In the future work, we plan to extend the evaluation scope of TabFSBench by incorporating additional datasets and model evaluations. Specifically, we will include specialized models designed for feature increment scenarios (e.g., [3][4]) to assess their performance improvements under such conditions.
[1] Léo, Grinsztajn, et al. Why do tree-based models still outperform deep learning on typical tabular data? Advances in Neural Information Processing Systems, 2022: 507-520.
[2] McElfresh, Duncan, et al. When Do Neural Nets Outperform Boosted Trees on Tabular Data? Advances in Neural Information Processing Systems, 2023: 76336-76369.

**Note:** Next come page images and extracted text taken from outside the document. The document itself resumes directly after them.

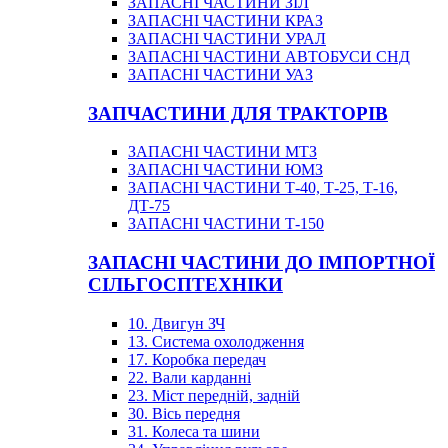
ЗАПАСНІ ЧАСТИНИ ЗІЛ
ЗАПАСНІ ЧАСТИНИ КРАЗ
ЗАПАСНІ ЧАСТИНИ УРАЛ
ЗАПАСНІ ЧАСТИНИ АВТОБУСИ СНД
ЗАПАСНІ ЧАСТИНИ УАЗ
ЗАПЧАСТИНИ ДЛЯ ТРАКТОРІВ
ЗАПАСНІ ЧАСТИНИ МТЗ
ЗАПАСНІ ЧАСТИНИ ЮМЗ
ЗАПАСНІ ЧАСТИНИ Т-40, Т-25, Т-16,
ДТ-75
ЗАПАСНІ ЧАСТИНИ Т-150
ЗАПАСНІ ЧАСТИНИ ДО ІМПОРТНОЇ
СІЛЬГОСПТЕХНІКИ
10. Двигун ЗЧ
13. Система охолодження
17. Коробка передач
22. Вали карданні
23. Міст передній, задній
30. Вісь передня
31. Колеса та шини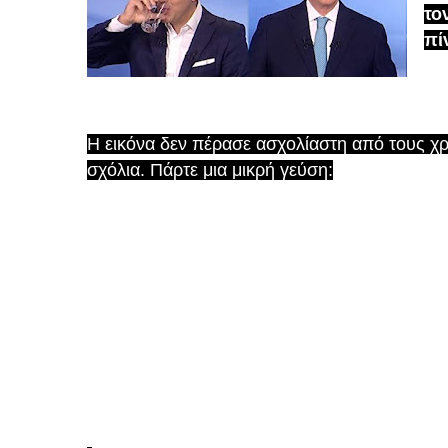
το
πί
Η εικόνα δεν πέρασε ασχολίαστη από τους χρ
σχόλια. Πάρτε μια μικρή γεύση: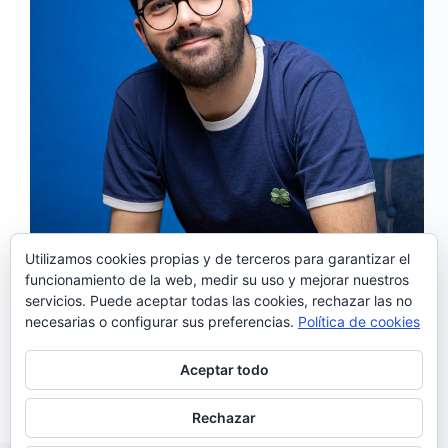
Utilizamos cookies propias y de terceros para garantizar el
funcionamiento de la web, medir su uso y mejorar nuestros
servicios. Puede aceptar todas las cookies, rechazar las no
‘Sexta-Feira 13’ es el primer single de «Boa Sorte»,
necesarias o configurar sus preferencias.
Política de cookies
el nuevo trabajo de João Couto que será lanzado el
próximo 1 de octubre. Escrito por João Couto y
producido por Pedro Pode (de S. Pedro y
Aceptar todo
doismileoito) «Boa Sorte» está…
Noemí Sánchez
25/08/2021
Rechazar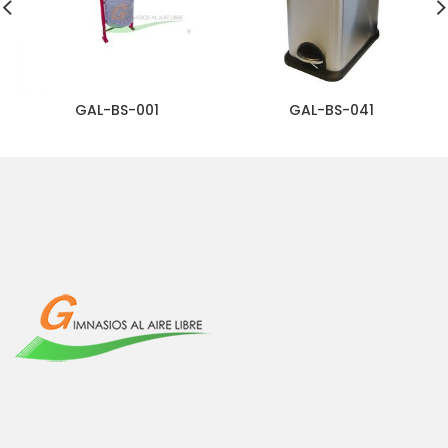
GAL-BS-001
GAL-BS-041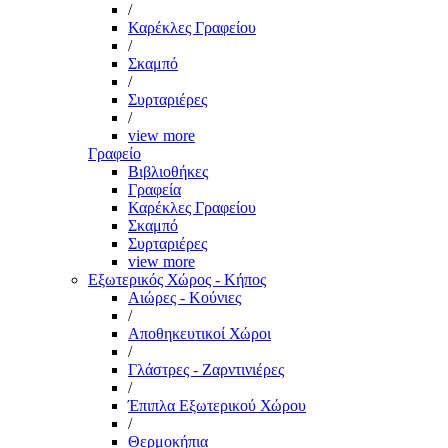
/
Καρέκλες Γραφείου
/
Σκαμπό
/
Συρταριέρες
/
view more
Γραφείο
Βιβλιοθήκες
Γραφεία
Καρέκλες Γραφείου
Σκαμπό
Συρταριέρες
view more
Εξωτερικός Χώρος - Κήπος
Αιώρες - Κούνιες
/
Αποθηκευτικοί Χώροι
/
Γλάστρες - Ζαρντινιέρες
/
Έπιπλα Εξωτερικού Χώρου
/
Θερμοκήπια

[3]Zhang, Zhen-Yu, et al. Learning with feature and distribution evolvable streams. International Conference on Machine Learning, 2020.
[4]You, Dianlong, et al. Online learning for data streams with incomplete features and labels. IEEE Transactions on Knowledge and Data Engineering, 2024.
This paper contains a new benchmark containing tabular datasets with feature shifts, whereby features are removed or added at test time. The paper observes that performance degradation occurs as feature shifts happen and notes that some models may be more robust than others. Reviewers criticized the statistical analysis, feature imputation methods as a choice for handling missing features, the fact that all feature shifts are synthetic, and dataset shortage. I will also point out that another paper has looked at feature shifts for tabular data but in the transfer learning setting (“Transfer Learning with Deep Tabular Models”), and this is probably worth discussing. While the paper received mixed reviews, I am inclined to accept it since these criticisms seem non-terminal, and the authors addressed the criticisms during rebuttal.